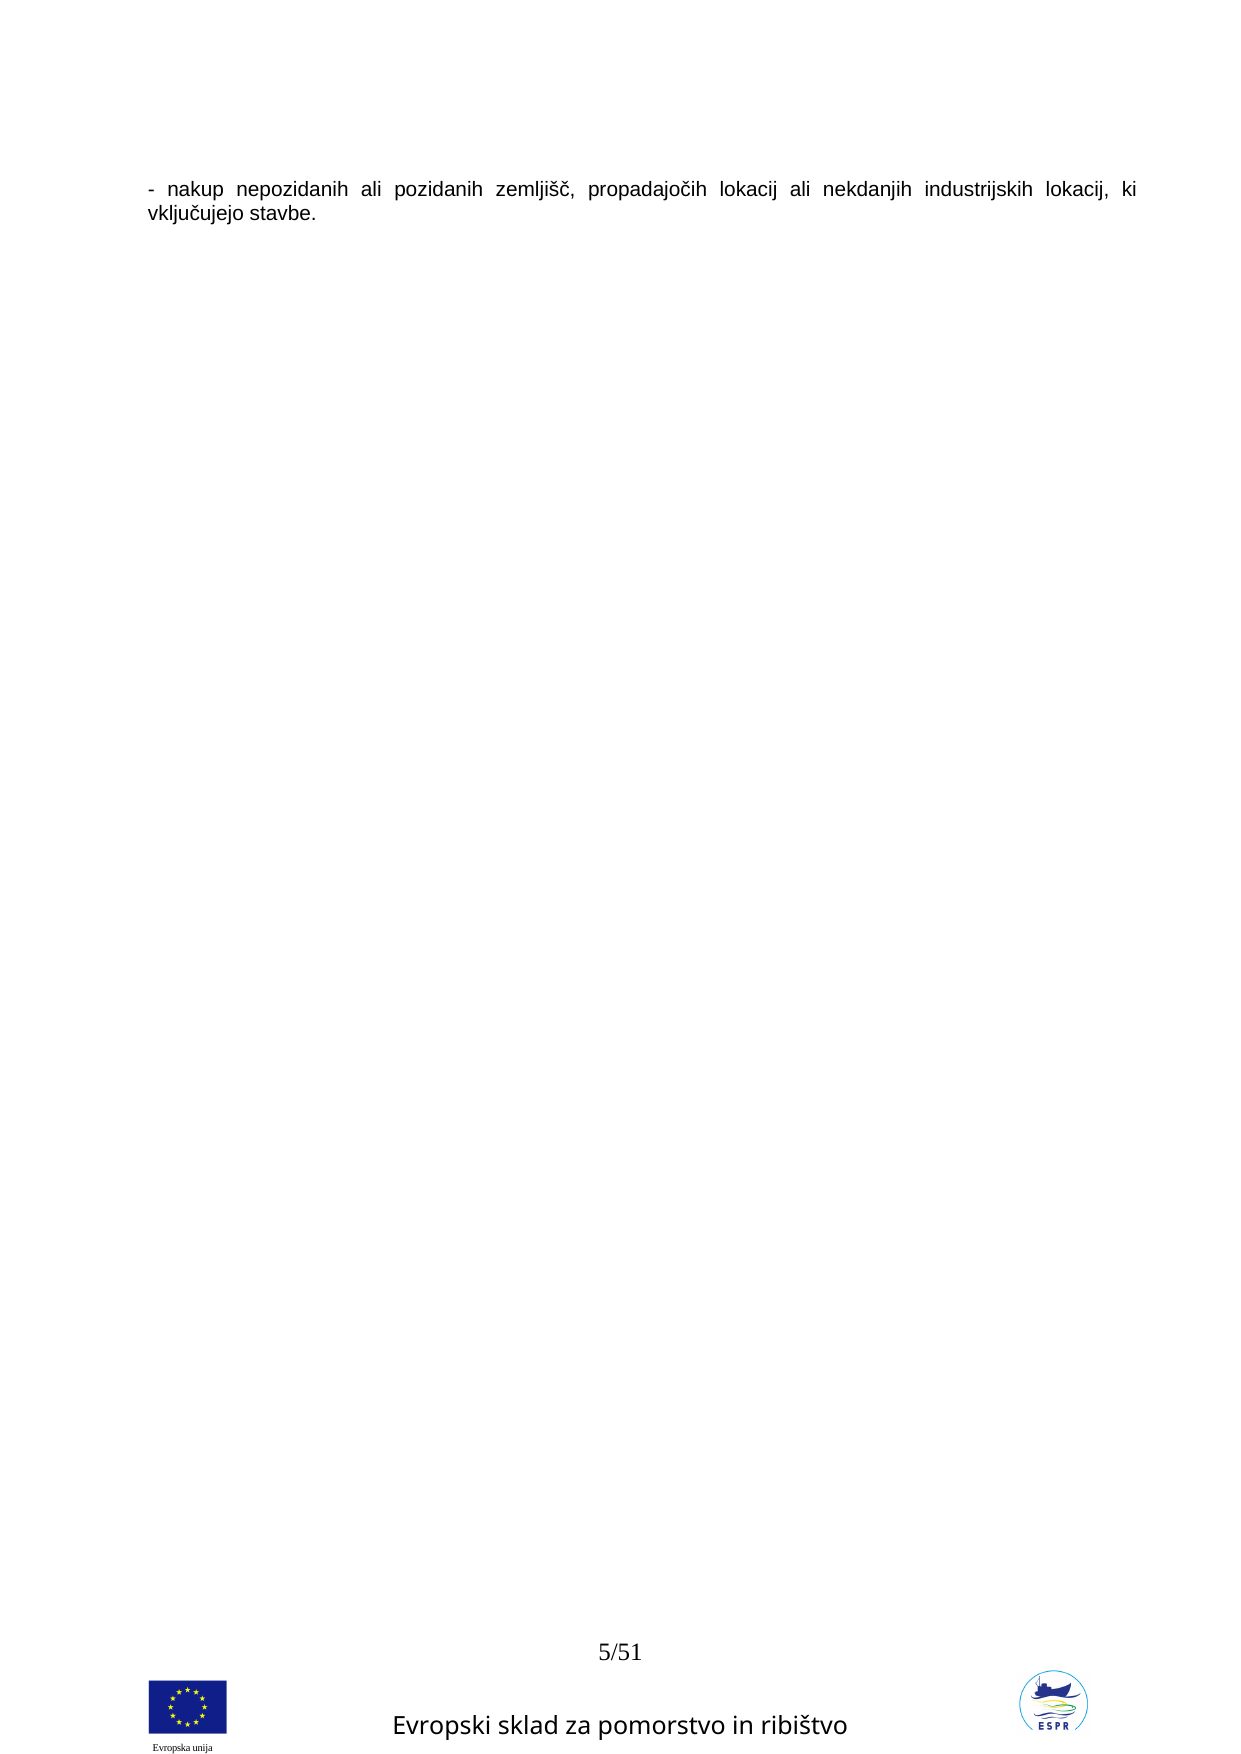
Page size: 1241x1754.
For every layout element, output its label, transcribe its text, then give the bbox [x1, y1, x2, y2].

...

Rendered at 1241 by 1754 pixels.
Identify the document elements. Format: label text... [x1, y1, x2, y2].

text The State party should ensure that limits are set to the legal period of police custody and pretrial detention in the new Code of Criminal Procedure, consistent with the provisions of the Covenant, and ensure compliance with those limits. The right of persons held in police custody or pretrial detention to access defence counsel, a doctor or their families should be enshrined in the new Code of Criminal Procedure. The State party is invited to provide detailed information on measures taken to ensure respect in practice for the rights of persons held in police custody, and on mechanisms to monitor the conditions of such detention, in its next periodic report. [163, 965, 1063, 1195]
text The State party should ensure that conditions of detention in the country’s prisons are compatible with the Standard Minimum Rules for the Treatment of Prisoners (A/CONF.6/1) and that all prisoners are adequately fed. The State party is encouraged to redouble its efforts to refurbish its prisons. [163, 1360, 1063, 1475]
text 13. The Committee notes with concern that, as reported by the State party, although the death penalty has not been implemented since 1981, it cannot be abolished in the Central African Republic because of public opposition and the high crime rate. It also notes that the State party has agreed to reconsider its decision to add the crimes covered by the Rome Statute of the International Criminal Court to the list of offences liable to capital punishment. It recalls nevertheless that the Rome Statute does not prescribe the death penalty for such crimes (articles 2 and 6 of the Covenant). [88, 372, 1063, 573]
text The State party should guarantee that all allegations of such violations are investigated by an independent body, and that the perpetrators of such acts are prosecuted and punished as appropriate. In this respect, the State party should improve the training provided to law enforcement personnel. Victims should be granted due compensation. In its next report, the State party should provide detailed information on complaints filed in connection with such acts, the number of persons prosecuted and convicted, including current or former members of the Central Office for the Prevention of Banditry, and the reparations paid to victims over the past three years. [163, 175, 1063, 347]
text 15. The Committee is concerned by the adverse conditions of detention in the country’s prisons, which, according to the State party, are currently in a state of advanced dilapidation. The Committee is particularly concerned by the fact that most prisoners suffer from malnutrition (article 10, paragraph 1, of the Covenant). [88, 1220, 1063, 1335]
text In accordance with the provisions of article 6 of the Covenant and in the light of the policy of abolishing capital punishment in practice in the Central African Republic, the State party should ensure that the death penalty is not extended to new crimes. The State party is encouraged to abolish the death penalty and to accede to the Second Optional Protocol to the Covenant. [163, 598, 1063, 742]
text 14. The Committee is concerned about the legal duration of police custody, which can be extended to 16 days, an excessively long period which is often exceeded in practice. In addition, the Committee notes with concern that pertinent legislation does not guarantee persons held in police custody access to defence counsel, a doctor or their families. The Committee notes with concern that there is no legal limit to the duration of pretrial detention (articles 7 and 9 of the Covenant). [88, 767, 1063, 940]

--

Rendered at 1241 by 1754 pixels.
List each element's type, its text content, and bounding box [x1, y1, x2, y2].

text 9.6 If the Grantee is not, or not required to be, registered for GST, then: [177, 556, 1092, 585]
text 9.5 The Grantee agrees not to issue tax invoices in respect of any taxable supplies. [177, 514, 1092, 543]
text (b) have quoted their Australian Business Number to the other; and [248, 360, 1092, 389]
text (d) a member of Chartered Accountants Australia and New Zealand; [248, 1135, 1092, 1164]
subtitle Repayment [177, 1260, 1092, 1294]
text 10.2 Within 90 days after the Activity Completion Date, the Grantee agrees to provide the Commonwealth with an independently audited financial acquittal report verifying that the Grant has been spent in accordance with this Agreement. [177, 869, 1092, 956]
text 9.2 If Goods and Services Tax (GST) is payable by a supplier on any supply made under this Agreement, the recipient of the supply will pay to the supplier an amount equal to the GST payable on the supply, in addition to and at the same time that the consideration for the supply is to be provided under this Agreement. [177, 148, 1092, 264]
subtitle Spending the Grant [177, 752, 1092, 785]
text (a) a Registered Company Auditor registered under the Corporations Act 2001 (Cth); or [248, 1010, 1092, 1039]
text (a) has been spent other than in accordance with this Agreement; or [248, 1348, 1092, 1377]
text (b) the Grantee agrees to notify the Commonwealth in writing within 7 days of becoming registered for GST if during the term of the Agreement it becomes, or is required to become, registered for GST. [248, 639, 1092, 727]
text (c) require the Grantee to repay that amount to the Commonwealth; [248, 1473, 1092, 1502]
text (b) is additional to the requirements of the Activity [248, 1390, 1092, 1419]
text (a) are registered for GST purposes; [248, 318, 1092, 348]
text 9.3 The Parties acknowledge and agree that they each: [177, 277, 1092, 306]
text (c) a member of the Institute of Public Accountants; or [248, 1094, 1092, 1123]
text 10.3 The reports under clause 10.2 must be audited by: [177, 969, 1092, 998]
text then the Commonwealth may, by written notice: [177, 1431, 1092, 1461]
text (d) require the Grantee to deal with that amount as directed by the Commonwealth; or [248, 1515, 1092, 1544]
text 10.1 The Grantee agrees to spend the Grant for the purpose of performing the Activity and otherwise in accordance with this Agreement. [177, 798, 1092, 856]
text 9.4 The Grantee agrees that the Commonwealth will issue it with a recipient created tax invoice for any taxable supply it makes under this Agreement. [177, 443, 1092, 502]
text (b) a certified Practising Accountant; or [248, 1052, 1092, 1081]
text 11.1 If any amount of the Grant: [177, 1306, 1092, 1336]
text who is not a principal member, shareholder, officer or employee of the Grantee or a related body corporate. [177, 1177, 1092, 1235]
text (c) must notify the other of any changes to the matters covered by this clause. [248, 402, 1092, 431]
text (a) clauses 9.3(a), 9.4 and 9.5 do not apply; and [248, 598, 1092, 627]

▶ Task details
A word-for-word copy of the lines above from the one with "Page size: 1241x1754." through the one with "For every layout", inclusive, is the only output wanted.

▶ Your response
Page size: 1241x1754.
For every layout element, output its label, transcribe its text, then give the bbox [x1, y1, x2, y2].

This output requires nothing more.